- **Work instruction**
Report the tally of lines in the material below that have the string "gespeichert", with no other output.

- **Data supplied**
++++++++

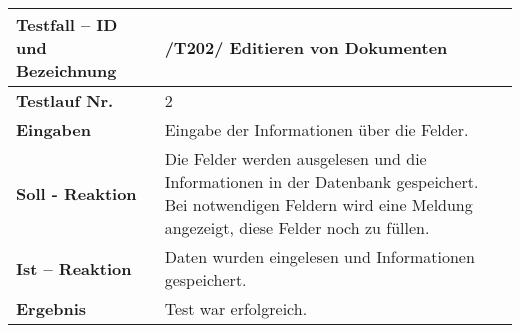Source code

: \begin{longtable}{|p{5cm}|p{10cm}|}
\hline
\textbf{Testfall -- ID und Bezeichnung} & \textnormal{/T202/ Editieren von
Dokumenten} \\
\hline
\textbf{Testlauf Nr.} & \textnormal{2} \\
\hline
\textbf{Eingaben} & \textnormal{
Eingabe der Informationen über die Felder.} \\
\hline
\textbf{Soll - Reaktion} & \textnormal{
Die Felder werden ausgelesen und die Informationen in der Datenbank gespeichert.
Bei notwendigen Feldern wird eine Meldung angezeigt, diese Felder noch zu
füllen.
} \\
\hline
\textbf{Ist -- Reaktion} & \textnormal{Daten wurden eingelesen und Informationen 
gespeichert.} \\
\hline
\textbf{Ergebnis} & \textnormal{Test war erfolgreich.} \\
\end{longtable}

++++++++

- **Exercise solution**
2